We encourage our employees to communicate across continental boundaries rather than to wait for instructions and expert opinions from the Bonn HQ. Through our intranet, they can network in virtual classrooms and participate in annual sector conferences or in the south-south exchange of various working groups.

These are the countries we work in.

Welthungerhilfe has always been rather self-critical

Despite all good intentions, non-governmental organisations are not good per se; we, too, must show our cards – to our public and private donors and also to our project participants. Everyone on the ground has a right to participate in the project planning process and to know to what they are entitled. For this reason, Welthungerhilfe has adopted new, international quality-control standards, the Core Humanitarian Standard (CHS), with which we commit to greater accountability toward project participants, for example with binding complaint mechanisms.

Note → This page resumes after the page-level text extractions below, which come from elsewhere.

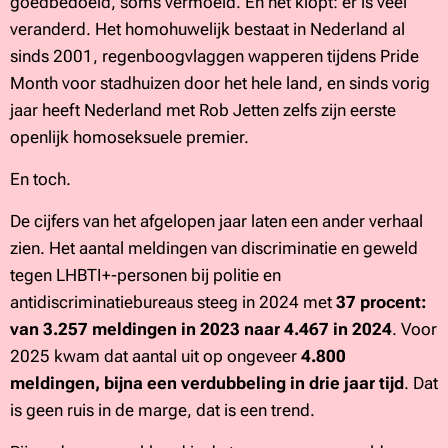
goedbedoeld, soms vermoeid. En het klopt: er is veel
veranderd. Het homohuwelijk bestaat in Nederland al
sinds 2001, regenboogvlaggen wapperen tijdens Pride
Month voor stadhuizen door het hele land, en sinds vorig
jaar heeft Nederland met Rob Jetten zelfs zijn eerste
openlijk homoseksuele premier.
En toch.
De cijfers van het afgelopen jaar laten een ander verhaal
zien. Het aantal meldingen van discriminatie en geweld
tegen LHBTI+-personen bij politie en
antidiscriminatiebureaus steeg in 2024 met
37 procent:
van 3.257 meldingen in 2023 naar 4.467 in 2024
. Voor
2025 kwam dat aantal uit op ongeveer
4.800
meldingen, bijna een verdubbeling in drie jaar tijd
. Dat
is geen ruis in de marge, dat is een trend.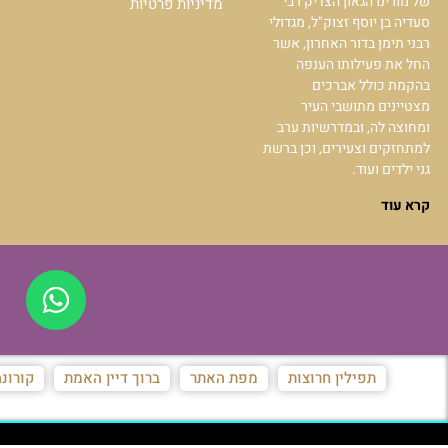
של מורינו הגאון הצדיק רבי
מדיניות פרטיות
סעדיה בן יוסף זצוק"ל, מגדולי
רבני תימן בדור האחרון, אשר
החל את פעילותו הענפה
בהקמת כולל אברכים
מצטיינים מתושבי העיר
ומחוצה לה, ובמדרשיות ערב
למתחזקים וצעירים, וכן ברשת
גני ילדים ועוד.
קרא עוד
תפילין חרוצות
מפת האתר
ברוך דיין האמת
קורונ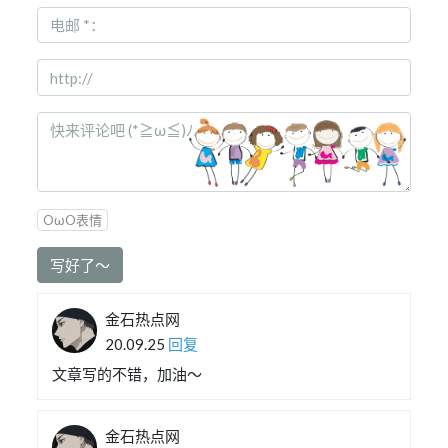
OωO表情
写好了～
金石热点网
20.09.25
回复
文章写的不错，加油～
金石热点网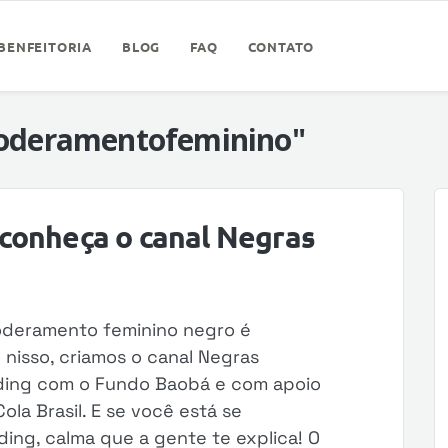
BENFEITORIA
BLOG
FAQ
CONTATO
oderamentofeminino"
conheça o canal Negras
poderamento feminino negro é
nisso, criamos o canal Negras
ding com o Fundo Baobá e com apoio
la Brasil. E se você está se
ng, calma que a gente te explica! O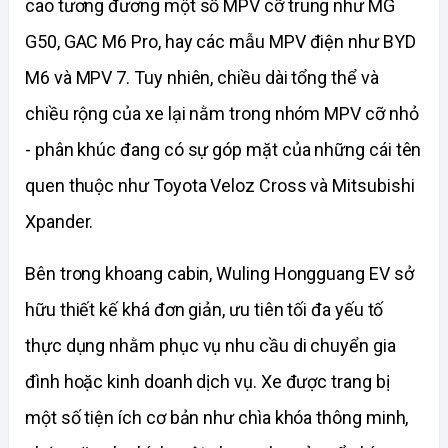
cao tương đương một số MPV cỡ trung như MG 
G50, GAC M6 Pro, hay các mẫu MPV điện như BYD 
M6 và MPV 7. Tuy nhiên, chiều dài tổng thể và 
chiều rộng của xe lại nằm trong nhóm MPV cỡ nhỏ 
- phân khúc đang có sự góp mặt của những cái tên 
quen thuộc như Toyota Veloz Cross và Mitsubishi 
Xpander.
Bên trong khoang cabin, Wuling Hongguang EV sở 
hữu thiết kế khá đơn giản, ưu tiên tối đa yếu tố 
thực dụng nhằm phục vụ nhu cầu di chuyển gia 
đình hoặc kinh doanh dịch vụ. Xe được trang bị 
một số tiện ích cơ bản như chìa khóa thông minh, 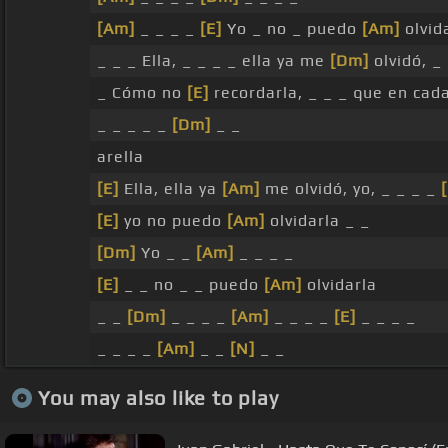
[Am]
_ _ _ _
[E]
Yo _ no _ puedo
[Am]
olvid
_ _ _ Ella, _ _ _ _ ella ya me
[Dm]
olvidó, _ 
_ Cómo no
[E]
recordarla, _ _ _ que en cad
_ _ _ _ _
[Dm]
_ _
arella
[E]
Ella, ella ya
[Am]
me olvidó, yo, _ _ _ _
[E]
yo no puedo
[Am]
olvidarla _ _
[Dm]
Yo _ _
[Am]
_ _ _ _
[E]
_ _ no _ _ puedo
[Am]
olvidarla
_ _
[Dm]
_ _ _ _
[Am]
_ _ _ _
[E]
_ _ _ _
_ _ _ _
[Am]
_ _
[N]
_ _
You may also like to play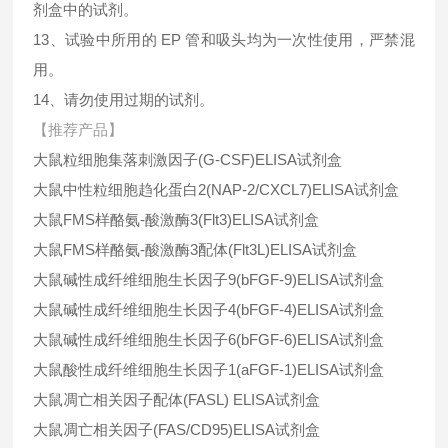
剂盒中的试剂。
13、试验中所用的 EP 管和吸头均为一次性使用，严禁混
用。
14、请勿使用过期的试剂。
【推荐产品】
大鼠粒细胞集落刺激因子(G-CSF)ELISA试剂盒
大鼠中性粒细胞趋化蛋白2(NAP-2/CXCL7)ELISA试剂盒
大鼠FMS样酪氨-酸激酶3(Flt3)ELISA试剂盒
大鼠FMS样酪氨-酸激酶3配体(Flt3L)ELISA试剂盒
大鼠碱性成纤维细胞生长因子9(bFGF-9)ELISA试剂盒
大鼠碱性成纤维细胞生长因子4(bFGF-4)ELISA试剂盒
大鼠碱性成纤维细胞生长因子6(bFGF-6)ELISA试剂盒
大鼠酸性成纤维细胞生长因子1(aFGF-1)ELISA试剂盒
大鼠凋亡相关因子配体(FASL) ELISA试剂盒
大鼠凋亡相关因子(FAS/CD95)ELISA试剂盒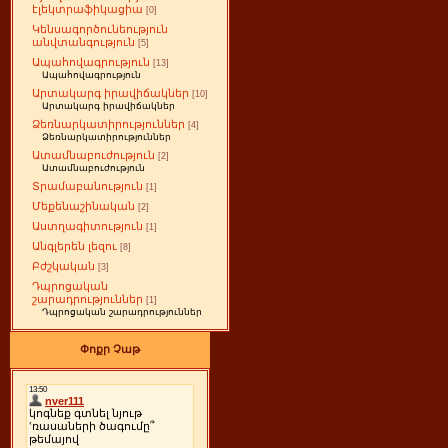
էլեկտրաֆիկացիա
[0]
Կենսագործունեություն
անվտանգություն
[5]
Ապահովագրություն
[13]
Ապահովագրություն
Արտակարգ իրավիճակներ
[10]
Արտակարգ իրավիճակներ
Ձեռնարկատիրություններ
[4]
Ձեռնարկատիրություններ
Ատամնաբուժություն
[2]
Ատամնաբուժություն
Տրամաբանություն
[1]
Մեքենաշինական
[2]
Աստղագիտություն
[1]
Անգլերեն լեզու
[8]
Բժշկական
[3]
Դպրոցական
շարադրություններ
[1]
Դպրոցական շարադրություններ
Փոքր Չաթ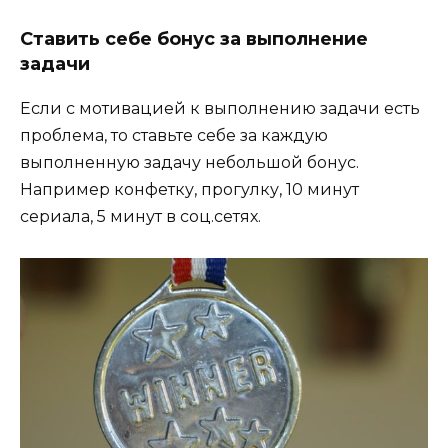
Ставить себе бонус за выполнение
задачи
Если с мотивацией к выполнению задачи есть
проблема, то ставьте себе за каждую
выполненную задачу небольшой бонус.
Например конфетку, прогулку, 10 минут
сериала, 5 минут в соц.сетях.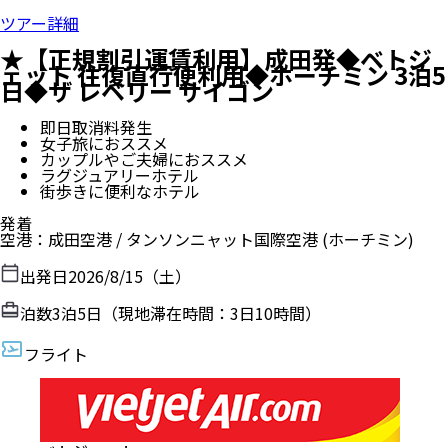
ツアー詳細
★【正規割引運賃利用】成田発◆ベトジ
ェット 往復直行便利用◆ホーチミン 3泊5
日◆ザ レベリー サイゴン
即日取消料発生
女子旅におススメ
カップルやご夫婦におススメ
ラグジュアリーホテル
街歩きに便利なホテル
発着
空港
：
成田空港
/
タンソンニャット国際空港
(ホーチミン)
出発日
2026/8/15（土）
泊数
3
泊
5
日（現地滞在時間：
3日10時間
）
フライト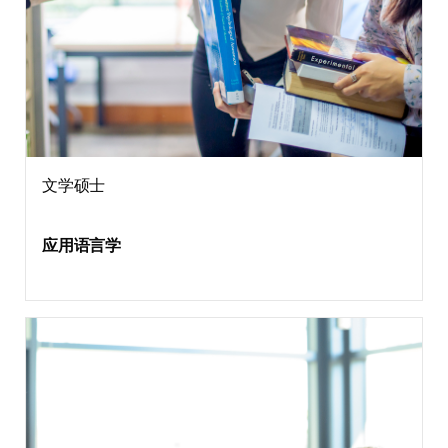
文学硕士
应用语言学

Welthungerhilfe has always been rather self-critical. This is probably because we have to convince private and public donors of our efforts time and time again and cannot rest on our laurels. However, individual employees are more and more willing to report grievances and problems in order to prevent their colleagues from making the same mistakes. In some project countries, the willingness to talk openly about mistakes is less prevalent, be it out of fear or politeness. This is therefore an important message:

“Please be open with us if something is not working. If we do not recognise mistakes, we cannot make any progress.”